Director of Communications and Public Relations
College of Arts & Sciences
ATLANTA—A student and professor from Georgia State University are among the winning teams in an international competition to promote innovative ways to help kindergarten through 12th grade students get back on track with learning in the midst of the COVID-19 pandemic.
Joon Suh Choi, a Ph.D. student in the Department of Applied Linguistics & English as a Second Language, and Scott Crossley, a professor in the same department, were recognized for a software application they have been working on for about two years: The Automated Readability Tool for English (ARTE).
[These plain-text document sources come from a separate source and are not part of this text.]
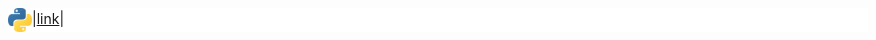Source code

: <img src="https://github.com/AnasImloul/Leetcode-Solutions/blob/main/icons/python.svg" width="24px" align="center"/></a>|[link](https://www.leetcode.com/problems/minimum-depth-of-binary-tree)|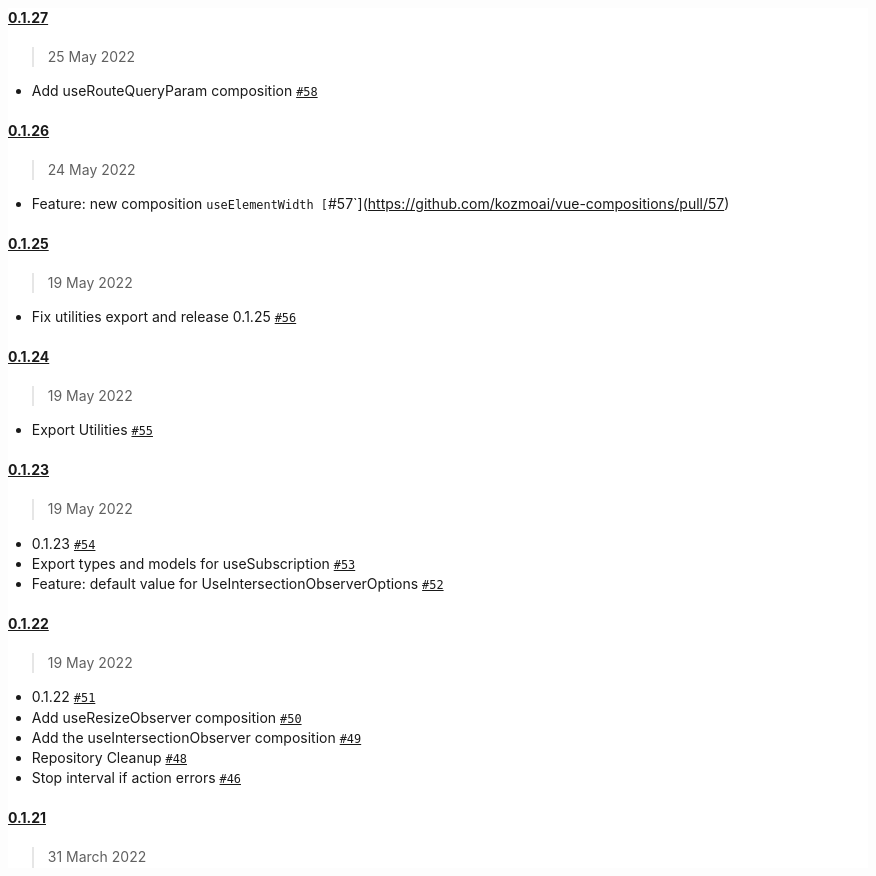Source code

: #### [0.1.27](https://github.com/kozmoai/vue-compositions/compare/0.1.26...0.1.27)

> 25 May 2022

- Add useRouteQueryParam composition [`#58`](https://github.com/kozmoai/vue-compositions/pull/58)

#### [0.1.26](https://github.com/kozmoai/vue-compositions/compare/0.1.25...0.1.26)

> 24 May 2022

- Feature: new composition `useElementWidth [`#57`](https://github.com/kozmoai/vue-compositions/pull/57)

#### [0.1.25](https://github.com/kozmoai/vue-compositions/compare/0.1.24...0.1.25)

> 19 May 2022

- Fix utilities export and release 0.1.25 [`#56`](https://github.com/kozmoai/vue-compositions/pull/56)

#### [0.1.24](https://github.com/kozmoai/vue-compositions/compare/0.1.23...0.1.24)

> 19 May 2022

- Export Utilities [`#55`](https://github.com/kozmoai/vue-compositions/pull/55)

#### [0.1.23](https://github.com/kozmoai/vue-compositions/compare/0.1.22...0.1.23)

> 19 May 2022

- 0.1.23 [`#54`](https://github.com/kozmoai/vue-compositions/pull/54)
- Export types and models for useSubscription [`#53`](https://github.com/kozmoai/vue-compositions/pull/53)
- Feature: default value for UseIntersectionObserverOptions [`#52`](https://github.com/kozmoai/vue-compositions/pull/52)

#### [0.1.22](https://github.com/kozmoai/vue-compositions/compare/0.1.21...0.1.22)

> 19 May 2022

- 0.1.22 [`#51`](https://github.com/kozmoai/vue-compositions/pull/51)
- Add useResizeObserver composition [`#50`](https://github.com/kozmoai/vue-compositions/pull/50)
- Add the useIntersectionObserver composition [`#49`](https://github.com/kozmoai/vue-compositions/pull/49)
- Repository Cleanup [`#48`](https://github.com/kozmoai/vue-compositions/pull/48)
- Stop interval if action errors [`#46`](https://github.com/kozmoai/vue-compositions/pull/46)

#### [0.1.21](https://github.com/kozmoai/vue-compositions/compare/0.1.20...0.1.21)

> 31 March 2022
ARTE is a free application that allows users to assess the reading level of text or other source material to help instructors ensure the material they are using matches the reading level of their students
“When it comes to learning how to read, we know it makes a difference when you’re paired with text that matches your reading ability,” Crossley said. “I think the potential impact can be huge if the technology is incorporated into learning technologies that we see being used on a grand scale during the pandemic.”
The project by Crossley and Choi was among 18 winning proposals selected by the Futures Forum on Learning Tools Competition. The pair received about $35,000 in prize money and will use the funds to continue development of the ARTE application.
The competition generated nearly 900 proposals from 55 countries, allowing entrepreneurs, teachers and researchers a chance to showcase innovative ways to accelerate learning recovery in the midst of the COVID-19 pandemic.
The educational tools developed by the winning teams have the potential to serve one million students by the end of 2021 and close to 20 million students within the next three years, according to estimates calculated by each team.
“We were very excited to find out we won because we knew it was going to be very competitive,” Choi said.
Choi, a native of Korea, said he witnessed first-hand the importance of readability technology while working at the Wolgye Library in Seoul, South Korea.
“Some children had difficulty choosing the right books,” Choi said. “A lot of students couldn’t get invested in reading and I felt one of the reasons was because the reading material was not appropriate for them in terms of difficulty or topics.”
Choi, who received his bachelor’s and master’s degrees in South Korea, said he came to Georgia State to pursue a Ph.D largely because of the work Crossley has done in the field of text comprehensibility.
Choi and Crossley said they plan to scale the ARTE app, adding new functions to make it more user friendly, including an application programming interface that will allow the app to be integrated into other learning technologies, and expanding the number of readability formulas supported by the app. The newer formulas will allow the program to more accurately predict the reading level of the material.
“What we’re trying to do through this project is to make everything more accessible,” Crossley said. “We want other educational engineers or websites to be able to use this technology. We hope by making these readability formulas readily available and accessible to teachers and students, we can better inform how texts are selected and how they are matched with students.”